#### [Requirement]
Rewrite the lines below, replacing "elevation (m)" with "altitude (m)" wherever it occurs and changing nothing else.

Saved data entries
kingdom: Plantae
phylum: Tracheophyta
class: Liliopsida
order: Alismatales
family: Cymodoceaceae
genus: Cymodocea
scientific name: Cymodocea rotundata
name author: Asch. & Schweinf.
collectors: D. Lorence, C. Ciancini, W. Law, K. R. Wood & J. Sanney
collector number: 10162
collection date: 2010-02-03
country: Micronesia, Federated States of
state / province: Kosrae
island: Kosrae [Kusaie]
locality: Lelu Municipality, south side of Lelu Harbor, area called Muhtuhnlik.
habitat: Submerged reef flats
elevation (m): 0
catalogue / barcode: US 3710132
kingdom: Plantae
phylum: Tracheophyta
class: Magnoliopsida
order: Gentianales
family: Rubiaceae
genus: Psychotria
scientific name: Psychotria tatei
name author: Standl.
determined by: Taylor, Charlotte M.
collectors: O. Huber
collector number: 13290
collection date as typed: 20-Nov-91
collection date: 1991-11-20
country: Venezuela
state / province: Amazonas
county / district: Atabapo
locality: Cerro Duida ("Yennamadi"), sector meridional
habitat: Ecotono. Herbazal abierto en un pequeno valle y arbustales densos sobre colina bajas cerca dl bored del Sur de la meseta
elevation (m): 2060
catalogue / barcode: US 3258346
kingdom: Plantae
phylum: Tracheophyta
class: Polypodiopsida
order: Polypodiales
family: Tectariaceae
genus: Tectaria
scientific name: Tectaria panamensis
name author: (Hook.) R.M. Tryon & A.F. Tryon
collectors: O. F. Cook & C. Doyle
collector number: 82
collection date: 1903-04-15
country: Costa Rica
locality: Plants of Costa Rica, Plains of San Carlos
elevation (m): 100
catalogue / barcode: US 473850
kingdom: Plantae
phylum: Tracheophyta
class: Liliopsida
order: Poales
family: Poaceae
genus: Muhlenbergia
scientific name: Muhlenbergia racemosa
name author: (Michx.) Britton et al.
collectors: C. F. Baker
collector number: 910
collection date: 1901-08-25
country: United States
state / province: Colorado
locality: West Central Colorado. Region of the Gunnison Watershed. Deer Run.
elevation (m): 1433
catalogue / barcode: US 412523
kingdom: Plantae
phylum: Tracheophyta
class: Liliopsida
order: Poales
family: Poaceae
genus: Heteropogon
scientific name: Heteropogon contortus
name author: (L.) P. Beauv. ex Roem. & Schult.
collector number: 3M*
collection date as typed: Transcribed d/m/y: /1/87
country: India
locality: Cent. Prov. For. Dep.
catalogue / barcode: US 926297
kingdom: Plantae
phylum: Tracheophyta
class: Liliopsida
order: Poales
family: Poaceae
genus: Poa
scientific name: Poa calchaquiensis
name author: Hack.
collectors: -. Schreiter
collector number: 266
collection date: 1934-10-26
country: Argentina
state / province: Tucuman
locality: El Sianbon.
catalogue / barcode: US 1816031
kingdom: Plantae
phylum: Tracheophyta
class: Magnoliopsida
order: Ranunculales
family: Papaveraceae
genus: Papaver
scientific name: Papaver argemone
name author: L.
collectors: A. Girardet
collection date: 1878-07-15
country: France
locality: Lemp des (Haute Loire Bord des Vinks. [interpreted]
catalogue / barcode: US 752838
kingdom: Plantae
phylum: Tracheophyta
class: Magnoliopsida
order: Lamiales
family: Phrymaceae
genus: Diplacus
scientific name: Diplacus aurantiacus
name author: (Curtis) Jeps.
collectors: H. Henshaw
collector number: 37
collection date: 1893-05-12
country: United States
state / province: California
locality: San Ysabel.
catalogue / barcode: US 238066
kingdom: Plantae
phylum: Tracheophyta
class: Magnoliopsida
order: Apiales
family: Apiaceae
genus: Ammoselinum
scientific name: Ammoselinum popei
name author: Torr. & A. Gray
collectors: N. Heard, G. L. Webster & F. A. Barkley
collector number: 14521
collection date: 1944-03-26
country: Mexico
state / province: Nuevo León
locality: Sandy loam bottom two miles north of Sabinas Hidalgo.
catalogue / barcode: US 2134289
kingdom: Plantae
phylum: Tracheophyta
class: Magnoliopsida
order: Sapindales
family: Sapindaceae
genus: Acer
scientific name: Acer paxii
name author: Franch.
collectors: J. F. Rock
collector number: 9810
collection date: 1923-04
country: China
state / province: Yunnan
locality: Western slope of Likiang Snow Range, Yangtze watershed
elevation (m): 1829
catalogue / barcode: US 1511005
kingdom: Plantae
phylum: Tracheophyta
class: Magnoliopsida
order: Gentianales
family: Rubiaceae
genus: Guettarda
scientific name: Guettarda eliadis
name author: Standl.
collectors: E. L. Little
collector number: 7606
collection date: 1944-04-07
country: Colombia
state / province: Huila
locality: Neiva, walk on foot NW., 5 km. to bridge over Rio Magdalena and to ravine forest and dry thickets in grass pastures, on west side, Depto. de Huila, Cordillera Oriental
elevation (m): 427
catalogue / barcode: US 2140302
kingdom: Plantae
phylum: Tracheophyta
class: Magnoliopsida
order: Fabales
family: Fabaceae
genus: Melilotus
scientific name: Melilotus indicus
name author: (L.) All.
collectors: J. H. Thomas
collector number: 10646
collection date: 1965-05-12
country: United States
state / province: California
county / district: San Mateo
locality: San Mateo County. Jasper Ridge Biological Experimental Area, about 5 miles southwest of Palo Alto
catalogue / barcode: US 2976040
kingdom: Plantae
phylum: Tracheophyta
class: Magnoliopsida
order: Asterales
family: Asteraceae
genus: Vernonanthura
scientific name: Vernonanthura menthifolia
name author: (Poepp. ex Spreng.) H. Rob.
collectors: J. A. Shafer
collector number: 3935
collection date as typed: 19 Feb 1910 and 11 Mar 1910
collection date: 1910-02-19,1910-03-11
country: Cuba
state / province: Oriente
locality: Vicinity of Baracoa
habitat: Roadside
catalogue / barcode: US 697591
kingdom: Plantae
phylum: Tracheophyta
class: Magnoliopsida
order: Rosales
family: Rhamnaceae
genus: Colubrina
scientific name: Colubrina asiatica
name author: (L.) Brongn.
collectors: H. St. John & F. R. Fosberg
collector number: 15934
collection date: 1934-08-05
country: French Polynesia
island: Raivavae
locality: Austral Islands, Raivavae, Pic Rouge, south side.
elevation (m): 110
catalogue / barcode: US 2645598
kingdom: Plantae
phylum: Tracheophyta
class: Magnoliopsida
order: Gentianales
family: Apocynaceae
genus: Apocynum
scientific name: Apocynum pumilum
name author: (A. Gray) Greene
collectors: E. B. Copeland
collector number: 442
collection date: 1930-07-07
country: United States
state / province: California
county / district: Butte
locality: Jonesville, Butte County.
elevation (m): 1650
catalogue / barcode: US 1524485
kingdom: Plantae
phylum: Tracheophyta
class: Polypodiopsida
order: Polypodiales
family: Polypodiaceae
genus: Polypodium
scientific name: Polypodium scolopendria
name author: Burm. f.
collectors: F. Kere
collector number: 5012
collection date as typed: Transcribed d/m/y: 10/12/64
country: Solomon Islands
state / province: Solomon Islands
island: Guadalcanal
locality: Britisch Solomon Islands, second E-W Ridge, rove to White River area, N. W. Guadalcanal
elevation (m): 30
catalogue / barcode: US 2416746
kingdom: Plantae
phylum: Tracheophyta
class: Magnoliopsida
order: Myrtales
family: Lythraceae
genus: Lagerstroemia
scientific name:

#### [Reply]
kingdom: Plantae
phylum: Tracheophyta
class: Liliopsida
order: Alismatales
family: Cymodoceaceae
genus: Cymodocea
scientific name: Cymodocea rotundata
name author: Asch. & Schweinf.
collectors: D. Lorence, C. Ciancini, W. Law, K. R. Wood & J. Sanney
collector number: 10162
collection date: 2010-02-03
country: Micronesia, Federated States of
state / province: Kosrae
island: Kosrae [Kusaie]
locality: Lelu Municipality, south side of Lelu Harbor, area called Muhtuhnlik.
habitat: Submerged reef flats
altitude (m): 0
catalogue / barcode: US 3710132
kingdom: Plantae
phylum: Tracheophyta
class: Magnoliopsida
order: Gentianales
family: Rubiaceae
genus: Psychotria
scientific name: Psychotria tatei
name author: Standl.
determined by: Taylor, Charlotte M.
collectors: O. Huber
collector number: 13290
collection date as typed: 20-Nov-91
collection date: 1991-11-20
country: Venezuela
state / province: Amazonas
county / district: Atabapo
locality: Cerro Duida ("Yennamadi"), sector meridional
habitat: Ecotono. Herbazal abierto en un pequeno valle y arbustales densos sobre colina bajas cerca dl bored del Sur de la meseta
altitude (m): 2060
catalogue / barcode: US 3258346
kingdom: Plantae
phylum: Tracheophyta
class: Polypodiopsida
order: Polypodiales
family: Tectariaceae
genus: Tectaria
scientific name: Tectaria panamensis
name author: (Hook.) R.M. Tryon & A.F. Tryon
collectors: O. F. Cook & C. Doyle
collector number: 82
collection date: 1903-04-15
country: Costa Rica
locality: Plants of Costa Rica, Plains of San Carlos
altitude (m): 100
catalogue / barcode: US 473850
kingdom: Plantae
phylum: Tracheophyta
class: Liliopsida
order: Poales
family: Poaceae
genus: Muhlenbergia
scientific name: Muhlenbergia racemosa
name author: (Michx.) Britton et al.
collectors: C. F. Baker
collector number: 910
collection date: 1901-08-25
country: United States
state / province: Colorado
locality: West Central Colorado. Region of the Gunnison Watershed. Deer Run.
altitude (m): 1433
catalogue / barcode: US 412523
kingdom: Plantae
phylum: Tracheophyta
class: Liliopsida
order: Poales
family: Poaceae
genus: Heteropogon
scientific name: Heteropogon contortus
name author: (L.) P. Beauv. ex Roem. & Schult.
collector number: 3M*
collection date as typed: Transcribed d/m/y: /1/87
country: India
locality: Cent. Prov. For. Dep.
catalogue / barcode: US 926297
kingdom: Plantae
phylum: Tracheophyta
class: Liliopsida
order: Poales
family: Poaceae
genus: Poa
scientific name: Poa calchaquiensis
name author: Hack.
collectors: -. Schreiter
collector number: 266
collection date: 1934-10-26
country: Argentina
state / province: Tucuman
locality: El Sianbon.
catalogue / barcode: US 1816031
kingdom: Plantae
phylum: Tracheophyta
class: Magnoliopsida
order: Ranunculales
family: Papaveraceae
genus: Papaver
scientific name: Papaver argemone
name author: L.
collectors: A. Girardet
collection date: 1878-07-15
country: France
locality: Lemp des (Haute Loire Bord des Vinks. [interpreted]
catalogue / barcode: US 752838
kingdom: Plantae
phylum: Tracheophyta
class: Magnoliopsida
order: Lamiales
family: Phrymaceae
genus: Diplacus
scientific name: Diplacus aurantiacus
name author: (Curtis) Jeps.
collectors: H. Henshaw
collector number: 37
collection date: 1893-05-12
country: United States
state / province: California
locality: San Ysabel.
catalogue / barcode: US 238066
kingdom: Plantae
phylum: Tracheophyta
class: Magnoliopsida
order: Apiales
family: Apiaceae
genus: Ammoselinum
scientific name: Ammoselinum popei
name author: Torr. & A. Gray
collectors: N. Heard, G. L. Webster & F. A. Barkley
collector number: 14521
collection date: 1944-03-26
country: Mexico
state / province: Nuevo León
locality: Sandy loam bottom two miles north of Sabinas Hidalgo.
catalogue / barcode: US 2134289
kingdom: Plantae
phylum: Tracheophyta
class: Magnoliopsida
order: Sapindales
family: Sapindaceae
genus: Acer
scientific name: Acer paxii
name author: Franch.
collectors: J. F. Rock
collector number: 9810
collection date: 1923-04
country: China
state / province: Yunnan
locality: Western slope of Likiang Snow Range, Yangtze watershed
altitude (m): 1829
catalogue / barcode: US 1511005
kingdom: Plantae
phylum: Tracheophyta
class: Magnoliopsida
order: Gentianales
family: Rubiaceae
genus: Guettarda
scientific name: Guettarda eliadis
name author: Standl.
collectors: E. L. Little
collector number: 7606
collection date: 1944-04-07
country: Colombia
state / province: Huila
locality: Neiva, walk on foot NW., 5 km. to bridge over Rio Magdalena and to ravine forest and dry thickets in grass pastures, on west side, Depto. de Huila, Cordillera Oriental
altitude (m): 427
catalogue / barcode: US 2140302
kingdom: Plantae
phylum: Tracheophyta
class: Magnoliopsida
order: Fabales
family: Fabaceae
genus: Melilotus
scientific name: Melilotus indicus
name author: (L.) All.
collectors: J. H. Thomas
collector number: 10646
collection date: 1965-05-12
country: United States
state / province: California
county / district: San Mateo
locality: San Mateo County. Jasper Ridge Biological Experimental Area, about 5 miles southwest of Palo Alto
catalogue / barcode: US 2976040
kingdom: Plantae
phylum: Tracheophyta
class: Magnoliopsida
order: Asterales
family: Asteraceae
genus: Vernonanthura
scientific name: Vernonanthura menthifolia
name author: (Poepp. ex Spreng.) H. Rob.
collectors: J. A. Shafer
collector number: 3935
collection date as typed: 19 Feb 1910 and 11 Mar 1910
collection date: 1910-02-19,1910-03-11
country: Cuba
state / province: Oriente
locality: Vicinity of Baracoa
habitat: Roadside
catalogue / barcode: US 697591
kingdom: Plantae
phylum: Tracheophyta
class: Magnoliopsida
order: Rosales
family: Rhamnaceae
genus: Colubrina
scientific name: Colubrina asiatica
name author: (L.) Brongn.
collectors: H. St. John & F. R. Fosberg
collector number: 15934
collection date: 1934-08-05
country: French Polynesia
island: Raivavae
locality: Austral Islands, Raivavae, Pic Rouge, south side.
altitude (m): 110
catalogue / barcode: US 2645598
kingdom: Plantae
phylum: Tracheophyta
class: Magnoliopsida
order: Gentianales
family: Apocynaceae
genus: Apocynum
scientific name: Apocynum pumilum
name author: (A. Gray) Greene
collectors: E. B. Copeland
collector number: 442
collection date: 1930-07-07
country: United States
state / province: California
county / district: Butte
locality: Jonesville, Butte County.
altitude (m): 1650
catalogue / barcode: US 1524485
kingdom: Plantae
phylum: Tracheophyta
class: Polypodiopsida
order: Polypodiales
family: Polypodiaceae
genus: Polypodium
scientific name: Polypodium scolopendria
name author: Burm. f.
collectors: F. Kere
collector number: 5012
collection date as typed: Transcribed d/m/y: 10/12/64
country: Solomon Islands
state / province: Solomon Islands
island: Guadalcanal
locality: Britisch Solomon Islands, second E-W Ridge, rove to White River area, N. W. Guadalcanal
altitude (m): 30
catalogue / barcode: US 2416746
kingdom: Plantae
phylum: Tracheophyta
class: Magnoliopsida
order: Myrtales
family: Lythraceae
genus: Lagerstroemia
scientific name:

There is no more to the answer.